Disrespectful," complained the Washington Capitals.
The Capitals media relations department was referring to a rather childish act outside the Bell Centre - the burning, stomping and cigarette-butting of an Alexander Ovechkin jersey prior to Game 6 - but they could just as well have said it about what was going on inside the rink.
Not the gratuitous "O-vie sucks! O-vie sucks!" chants that rippled periodically through the stands, but the reality of what was being witnessed here by 21,273 and millions more on television.
Montreal 4, Washington 1.
"A fabulous night," said Mike Cammalleri, who scored the first two Montreal goals.
It was indeed - but he was not talking about his own performance. Rather that of goaltender Jaroslav Halak.
"He was above and beyond the call of duty."
He had to be, stopping 53 of 54 shots while Montreal managed only 22 shots on Washington's net.
Really, though, what on earth was the winning-est team in hockey, a team that took the Eastern Conference's regular-season crown by a remarkable 18 points, doing losing, again, to a team that surely went through more convulsions in a single season than any NHL club in history?
Consider what happened to the Montreal Canadiens in what should have been a blissful centennial year: they got new owners when a group led by the Molson family took over from George Gillett; they got a new general manager when Bob Gainey relieved himself of duties and Pierre Gauthier stepped in; they got a new coach when Gainey fired Guy Carbonneau and in the off-season brought in Jacques Martin; they lost their captain, Saku Koivu, when he was let go to free agency and never did get around to appointing a new captain; they lost their star attractions in Koivu and Alexei Kovalev and replaced them with "stars" most had never heard of; they let an astonishing 10 unsigned players go over summer and brought in so many new faces they had to play the exhibition season with "Hello, I'm _____" stuck on the fronts of the their jerseys; they ended the year with their backup goalie, Halak, having to take over from anointed No. 1 goaltender Carey Price….
The Montreal Canadiens were not even picked to make the playoffs by most experts; the Washington Capitals were absolutely picked to make the playoffs and chosen by many experts to march all the way to the Stanley Cup.
How is it, then, that as of Monday night in Montreal, this series stood at three games apiece?
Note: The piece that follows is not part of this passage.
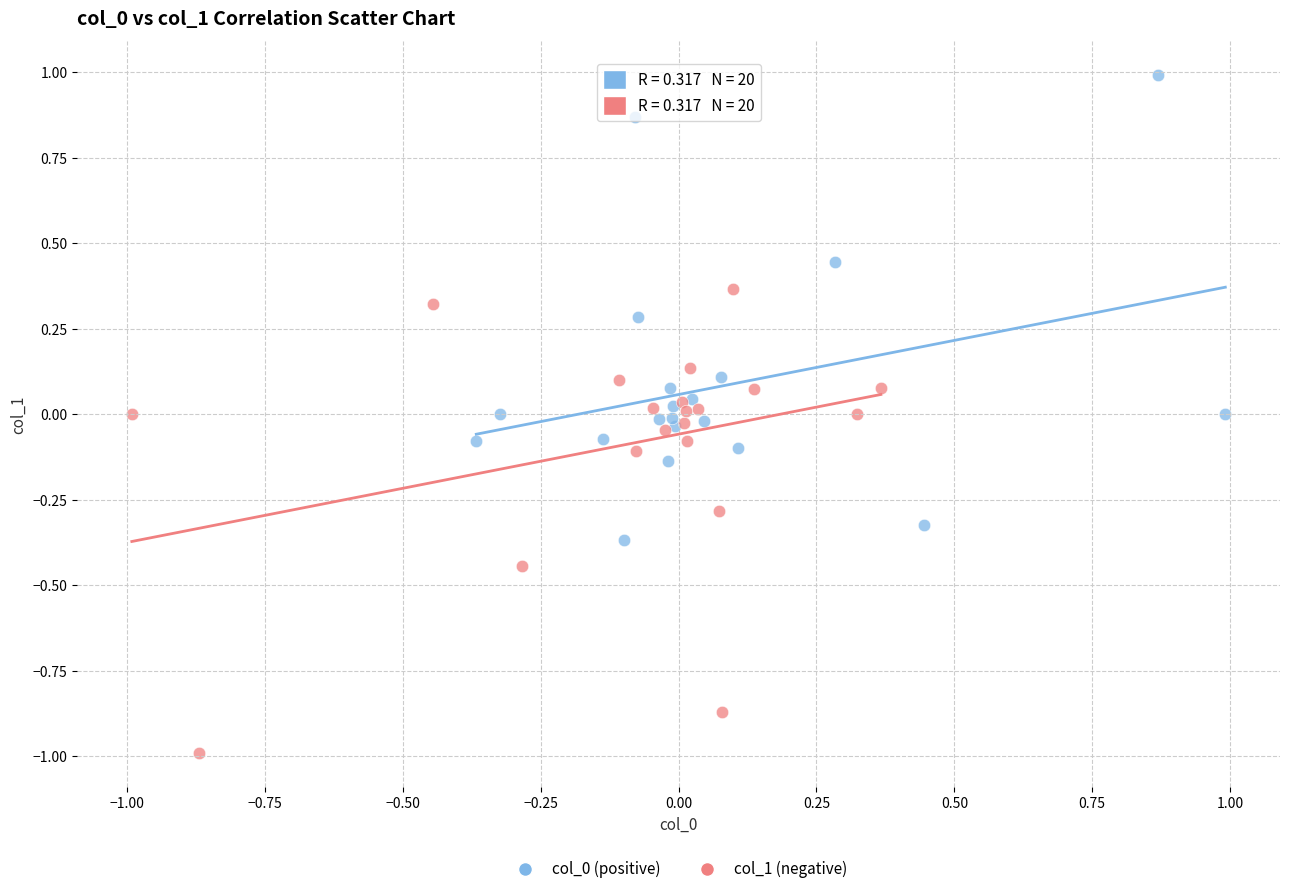

Which series contains the lowest Y value?

col_1 (negative)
And not only that, but with Montreal having momentum now on its side as it heads back to Washington and Wednesday's deciding Game 7.
"It's do or die," said an exhausted Halak, "but still we've got nothing to lose."
Wasn't it just a few months ago that they were saying that the new Canadiens - Scott Gomez, Brian Gionta, Cammalleri - were simply too small to amount to much in today's NHL?
Halak himself is not large, but this may have been the biggest game he ever played. His performance this night - standing ovation after standing ovation - might rank with individual performances by the likes of college student Ken Dryden in 1971 and a winking Patrick Roy in 1993, the last time any Canadian team won the Stanley Cup.
During one second-period Washington power play, much of it five-on-three, Halak faced superb chances by Ovechkin, Alexander Semin, Mike Green and the Imperial Army of the Galactic Empire - and turned aside everything shot his direction.
"I thought if we were going to score," said Washington coach Bruce Boudreau, "it might be there.
"We were trying to be too cute."
The frustration of the Capitals was visible even through their ragged, early-in-the-playoffs beards. And no wonder. During the regular season, this was the NHL's best power play, boasting a success rate slightly over 25 per cent.
After Monday night's game it stands at a dismal 1-for-30.
Asked if he thought his team was getting into the heads of the Washington players, Cammalleri considered a moment and agreed with a smile - "but in a respectful way."
If the players have become frustrated, it is nothing compared to the seething Boudreau must be doing this morning. He has already accused his team of having "four or five passengers" along for the ride - none more obvious than 40-goal scorer Semin, who hasn't scored now in 13 straight playoff games.
Another curiosity - for the second straight playoff spring - is the play of Green, listed last week as one of three finalists for the Norris Trophy awarded annually to the league's best defenceman. Green's defensive display has been weak, and he has but three assists. Ovechkin has been getting points, five goals and four assists in the six games, but has not been anywhere near the force anticipated when the first-round match was drawn against the Montreal Canadiens.
You know, the team with the new owners, new general manager, new coach, new players - and no captain.
A few more outings like this and they will be asking "Who will raise the Stanley Cup?"